Doç.Dr. Fahri Atasoy

 

Felsefe, doğrudan insan ile ilgili zihinsel bir faaliyet alanıdır. Düşünmesi, sorgulaması, eleştirmesi, araması, anlama ve bilme çabası insanı biraz daha geliştirmek amacını taşır. Bir anlamda insanın sadece beden ile sınırlı bir hayat sürmek yerine, zihinsel gücüyle yaratacağı bilgi ve kültür ile hayatını zenginleştirmek isteğini gösterir. Felsefe ile sistematik hale gelen düşünme eylemi, insanın en önemli ve güçlü yönünü oluşturur. Düşünen insan, tarihi süreçte insanoğlunun bütün başarılarının temelinde yer alır. Problem çözme, tasarım yapma, bilim ve sanat ile uğraşma, teknoloji yaratma gibi bir dizi insani başarı sistematik düşünmenin sonucudur. Dolayısıyla insan yetiştirirken düşünme eğitimini merkeze almak elzem ve zorunluluktur.

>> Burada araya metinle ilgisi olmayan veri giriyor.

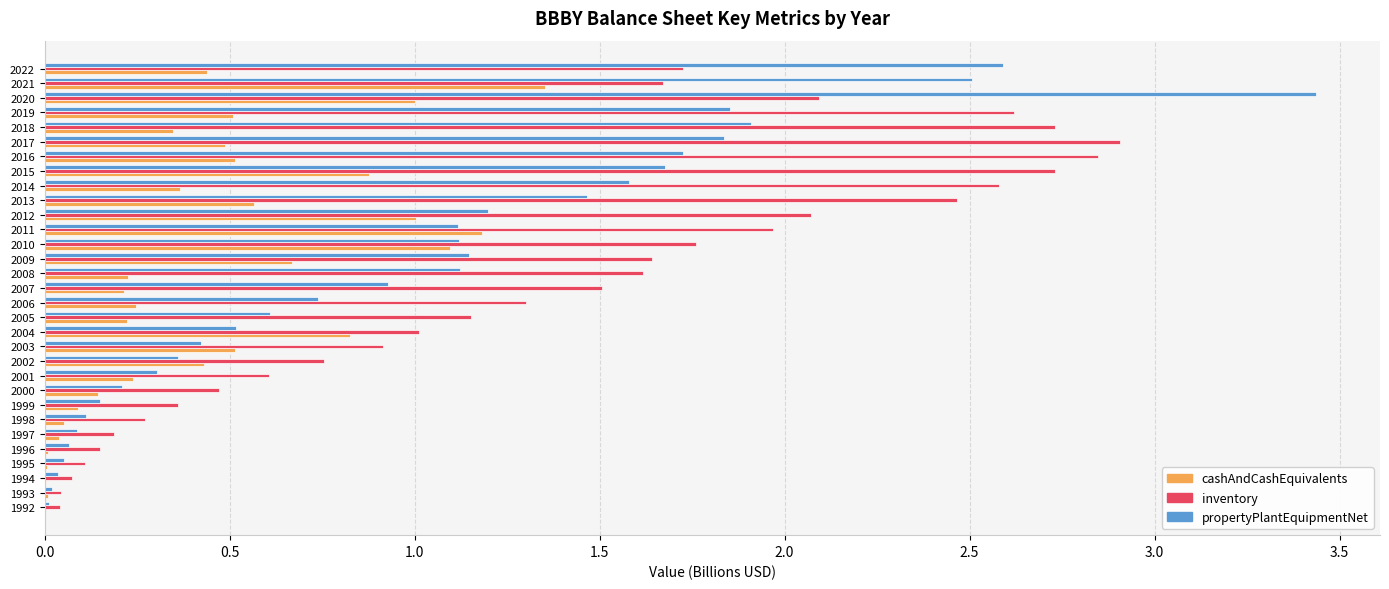

Which category has the highest value across all series?

2020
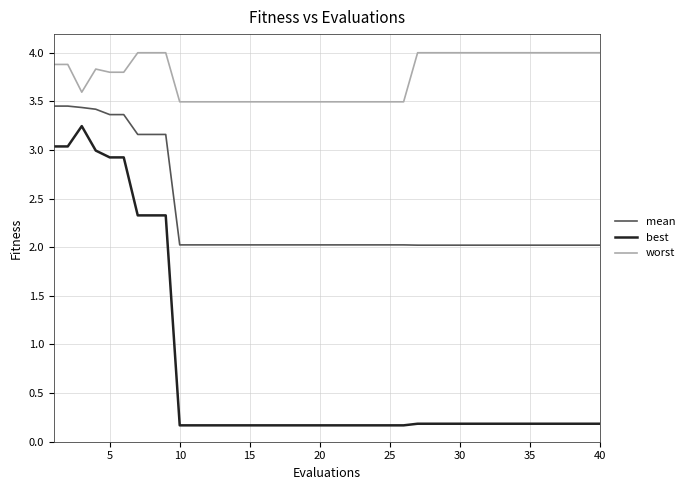

Which series has the largest total across all categories?

worst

Eğitim insan yetiştirme sürecini ifade eder. Toplum halinde yaşayan insanlar, önce mensup oldukları toplumun kültürel birikimlerini kazanırlar. Adeta kültürün içinde yoğrulur ve kişilik kazanırlar. Böylece bir sosyal kimlik oluşur. Kendiliğinden meydana gelen bu süreç için kültürlenme ve sosyalleşme kavramlarını kullanırız. Buna ilave olarak toplumun yeni bireyleri için seçilen bilgi ve beceri demetleri oluşturulur ve sistemli bir şekilde öğretilir. Bu süreci okul kurarak ve müfredat programı hazırlayarak sürdürdüğümüzde karşımıza örgün eğitim kavramı çıkar. Bu eğitim sürecinde devleti yöneten iktidarların geliştirdiği eğitim politikaları etkili olur. Ülkeyi yönetmeye aday bir siyasi partinin bu bağlamda iyi çalışmış ve güçlü eğitim politikaları geliştirmiş olması beklenir. Eğitim üzerine hiçbir hazırlığı ve düşüncesi olmayan bir kadronun yönetime gelmesi o ülkeye çok şeyler kaybettirir.

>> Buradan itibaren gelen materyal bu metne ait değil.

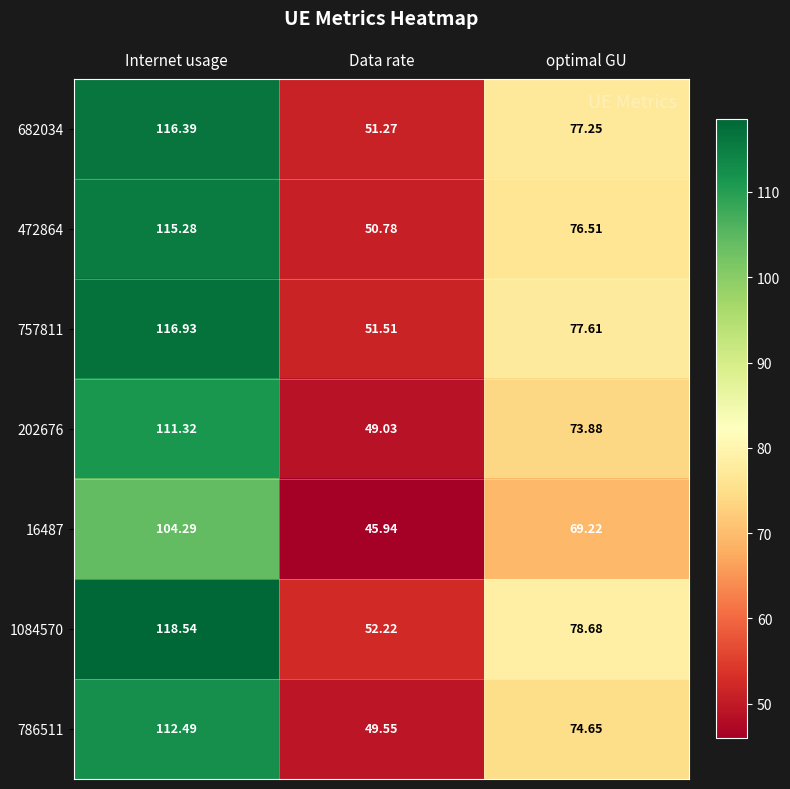

At which category is the sum across all series the highest?

Internet usage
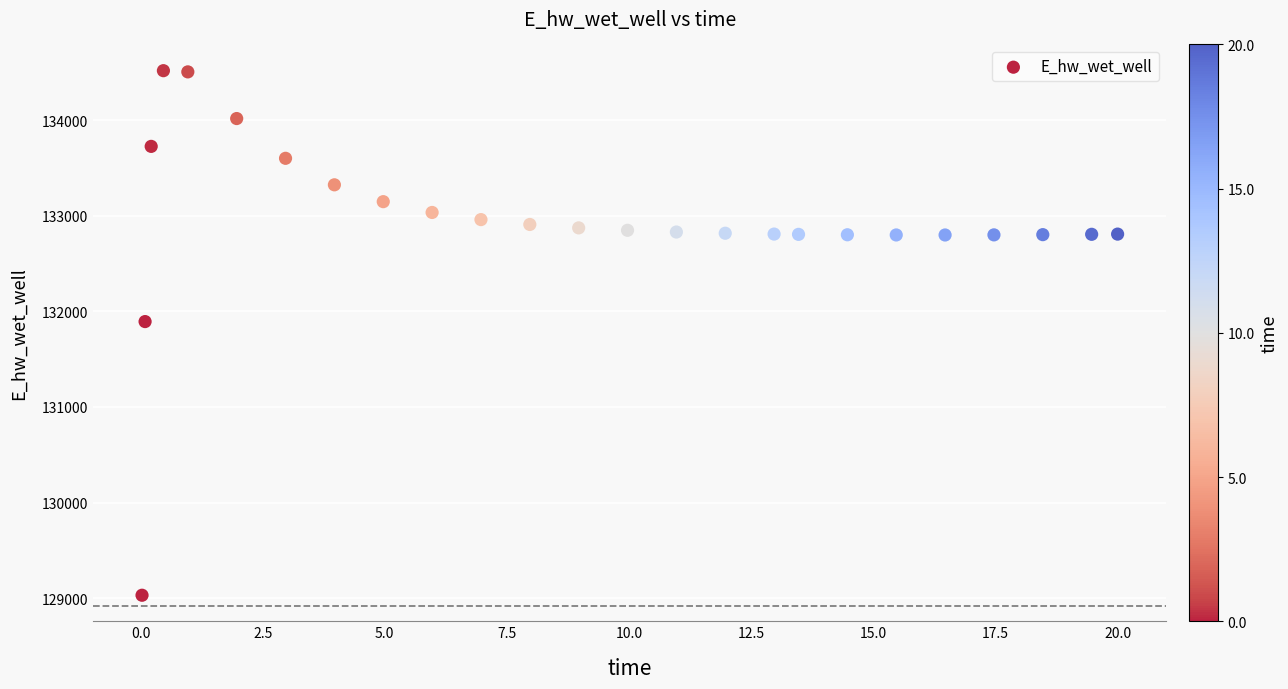

What Y value in the scatter plot is closest to 131774?

131893.6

Eğitim politikası geliştirebilmek için bu konuda bilgi birikimi sağlamış ve çözüm yolları üzerine düşünmüş olmak gerekir. Bizim siyasi uygulamalarımızdaki gibi akşam haberlerde bakan olduğunu duyan bir zatın sabah Milli Eğitim’de devrim yapmaya kalkması ne durumda olduğumuzun en çarpıcı işaretidir. Bu satırların yazarı olarak eğitim ve felsefe ilişkisini bizzat okuyarak ve yazarak içselleştirmiş birisi olduğumu düşünerek görüşlerimi paylaşmak isterim. Öğretmen Okulları kapandıktan bir sene sonra Öğretmen Lisesi kazanarak Hasanoğlan Atatürk Öğretmen Lisesi’ni bitirdim. Bu vesileyle Türkiye’nin öğretmen yetiştirme hikayesine vakıf oldum. Üniversiteyi bitirdiğimde beş yıl MEB okullarında sınıfta bizzat felsefe grubu dersleri verdim. Araştırma görevlisi, öğretim görevlisi, öğretim üyesi statülerinde uzun süre muhtelif dersler verdim. Akademik çalışmalarımda öncelediğim konuların başında ülkenin nasıl gelişeceği sorunu var ve sürekli zihnimi meşgul etmekte. Burada (Zorba Tv + dergi) ülkenin gelişmesi için gerekli gördüğüm, önem verdiğim, olmasını düşündüğüm konuları ele almaya çalışıyorum. Eğitim ve felsefe ilişkisi de bu bağlamda çok önemli gördüğüm bir konu.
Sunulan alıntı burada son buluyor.